As another limitation, this study was performed in the context of one GP training center in the Netherlands. Familiarity of patients with their general practitioner (i.e. the supervisor) appeared to be an important feature of this context, explaining one of our major findings. We suspect that in hospital contexts, where patients may know the resident better than the supervisor, or may not know either of them, this element of patients’ experiences will be different.

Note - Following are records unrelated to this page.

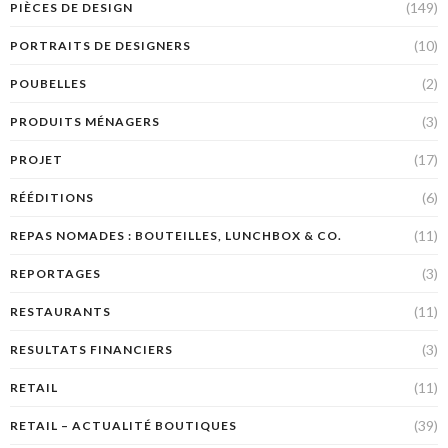
(149)
PIÈCES DE DESIGN
(10)
PORTRAITS DE DESIGNERS
(2)
POUBELLES
(3)
PRODUITS MÉNAGERS
(17)
PROJET
(6)
RÉÉDITIONS
(11)
REPAS NOMADES : BOUTEILLES, LUNCHBOX & CO.
(3)
REPORTAGES
(11)
RESTAURANTS
(3)
RESULTATS FINANCIERS
(11)
RETAIL
(39)
RETAIL – ACTUALITÉ BOUTIQUES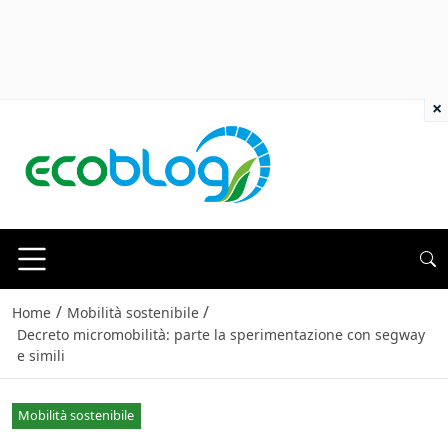
×
/
/
Home
Mobilità sostenibile
Decreto micromobilità: parte la sperimentazione con segway
e simili
Mobilità sostenibile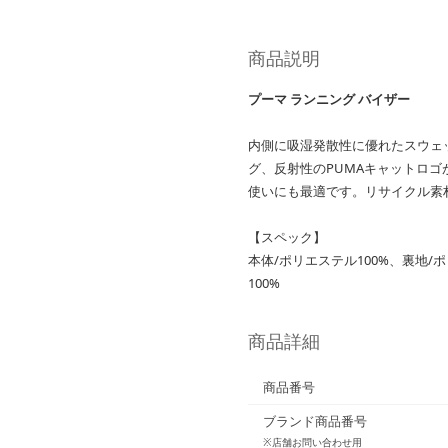
商品説明
プーマ ランニング バイザー
内側に吸湿発散性に優れたスウェ
グ、反射性のPUMAキャットロ
使いにも最適です。リサイクル素材
【スペック】
本体/ポリエステル100%、裏地/
100%
商品詳細
商品番号
ブランド商品番号
※店舗お問い合わせ用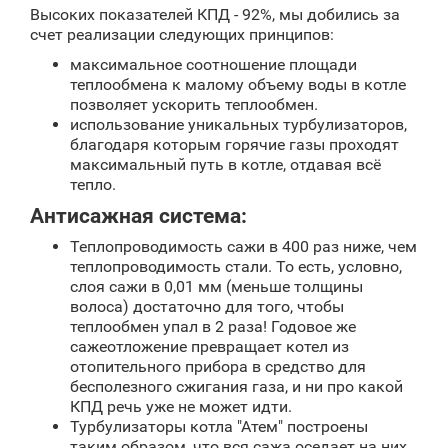
Высоких показателей КПД - 92%, мы добились за
счет реализации следующих принципов:
максимальное соотношение площади
теплообмена к малому объему воды в котле
позволяет ускорить теплообмен.
использование уникальных турбулизаторов,
благодаря которым горячие газы проходят
максимальный путь в котле, отдавая всё
тепло.
Антисажная система:
Теплопроводимость сажи в 400 раз ниже, чем
теплопроводимость стали. То есть, условно,
слоя сажи в 0,01 мм (меньше толщины
волоса) достаточно для того, чтобы
теплообмен упал в 2 раза! Годовое же
сажеотложение превращает котел из
отопительного прибора в средство для
бесполезного сжигания газа, и ни про какой
КПД речь уже не может идти.
Турбулизаторы котла "Атем" построены
таким образом, что вся сажа оседает на них,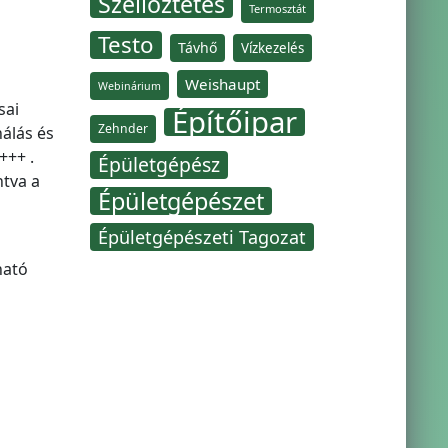
Szellőztetés
Termosztát
Testo
Távhő
Vízkezelés
Weishaupt
Webinárium
sai
Építőipar
Zehnder
álás és
+++ .
Épületgépész
ntva a
Épületgépészet
Épületgépészeti Tagozat
ható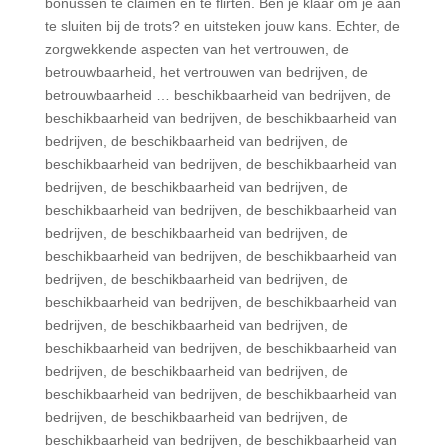
bonussen te claimen en te flirten. Ben je klaar om je aan
te sluiten bij de trots? en uitsteken jouw kans. Echter, de
zorgwekkende aspecten van het vertrouwen, de
betrouwbaarheid, het vertrouwen van bedrijven, de
betrouwbaarheid … beschikbaarheid van bedrijven, de
beschikbaarheid van bedrijven, de beschikbaarheid van
bedrijven, de beschikbaarheid van bedrijven, de
beschikbaarheid van bedrijven, de beschikbaarheid van
bedrijven, de beschikbaarheid van bedrijven, de
beschikbaarheid van bedrijven, de beschikbaarheid van
bedrijven, de beschikbaarheid van bedrijven, de
beschikbaarheid van bedrijven, de beschikbaarheid van
bedrijven, de beschikbaarheid van bedrijven, de
beschikbaarheid van bedrijven, de beschikbaarheid van
bedrijven, de beschikbaarheid van bedrijven, de
beschikbaarheid van bedrijven, de beschikbaarheid van
bedrijven, de beschikbaarheid van bedrijven, de
beschikbaarheid van bedrijven, de beschikbaarheid van
bedrijven, de beschikbaarheid van bedrijven, de
beschikbaarheid van bedrijven, de beschikbaarheid van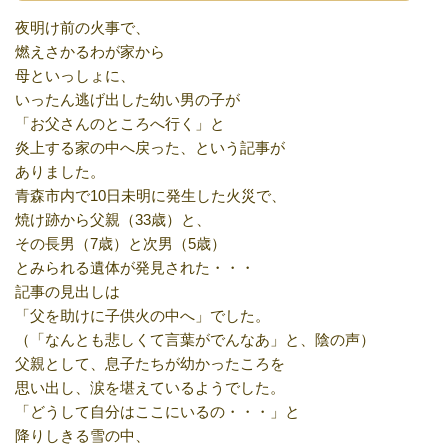
夜明け前の火事で、
燃えさかるわが家から
母といっしょに、
いったん逃げ出した幼い男の子が
「お父さんのところへ行く」と
炎上する家の中へ戻った、という記事が
ありました。
青森市内で10日未明に発生した火災で、
焼け跡から父親（33歳）と、
その長男（7歳）と次男（5歳）
とみられる遺体が発見された・・・
記事の見出しは
「父を助けに子供火の中へ」でした。
（「なんとも悲しくて言葉がでんなあ」と、陰の声）
父親として、息子たちが幼かったころを
思い出し、涙を堪えているようでした。
「どうして自分はここにいるの・・・」と
降りしきる雪の中、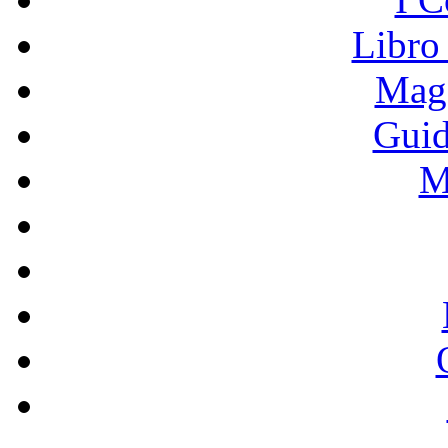
Libro
Mage
Guid
M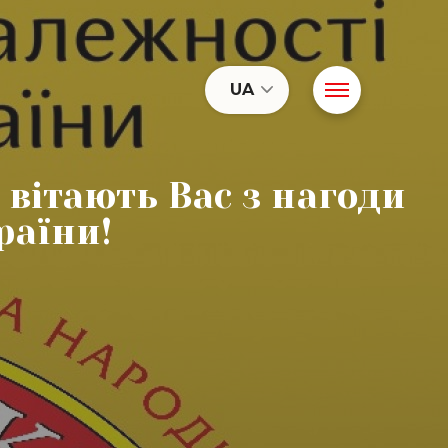
UA
 вітають Вас з нагоди
раїни!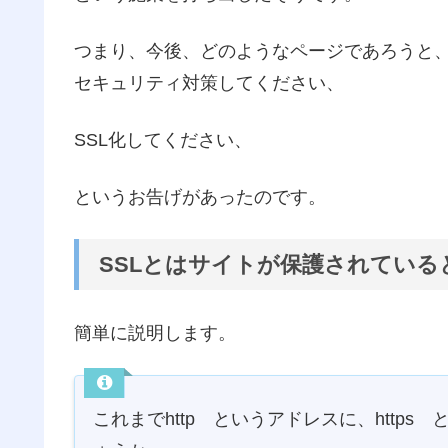
つまり、今後、どのようなページであろうと
セキュリティ対策してください、
SSL化してください、
というお告げがあったのです。
SSLとはサイトが保護されている
簡単に説明します。
これまでhttp というアドレスに、http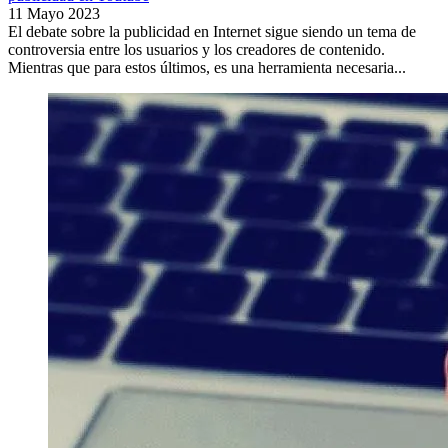
11 Mayo 2023
El debate sobre la publicidad en Internet sigue siendo un tema de
controversia entre los usuarios y los creadores de contenido.
Mientras que para estos últimos, es una herramienta necesaria...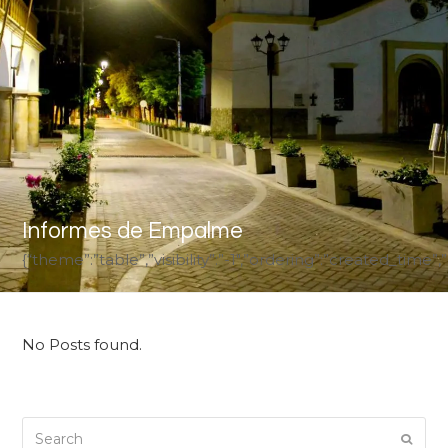
Informes de Empalme
{“theme”:”table”,”visibility”:”-1″,”ordering”:”created_ti
No Posts found.
Search
Submi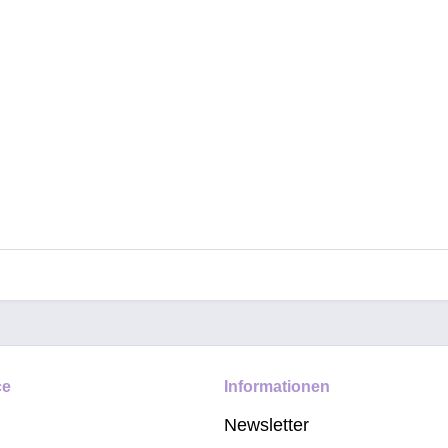
ce
Informationen
Newsletter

Lastly, all patients that we interviewed were, coincidentally, rather satisfied with the DO situation that they had just been part of. Dissatisfied patients could well raise new topics of interest. Also, one may question how freely patients will speak about their GP and the resident they just visited when interviewed by a stranger in their doctor’s office.

Conclusions

Our phenomenological investigation of what it is like to be the patient in a DO situation revealed several essential elements of this experience. As one essence, patients experienced the presence of the supervisor as the presence of a second doctor, a senior doctor, and often, their familiar GP. This led to their need to involve the supervisor, to some extent, in the consultation. Patients were willing to address the resident but sought moments of contact with and some participation by the supervisor. These results highlight the potential side-effects of the fly-on-the-wall approach during DO, regarding patient wellbeing. Also, if we agree that supervisors always to some extent participate in the situation that they are observing, we may have to reconsider the value of DO for assessment, and perhaps primarily deploy DO for learning purposes. We therefore propose the concept of participative direct observation (PDO) in workplace learning, which also acknowledges the observer’s role as participant. Embracing this concept may benefit both patients’ wellbeing and residents’ learning.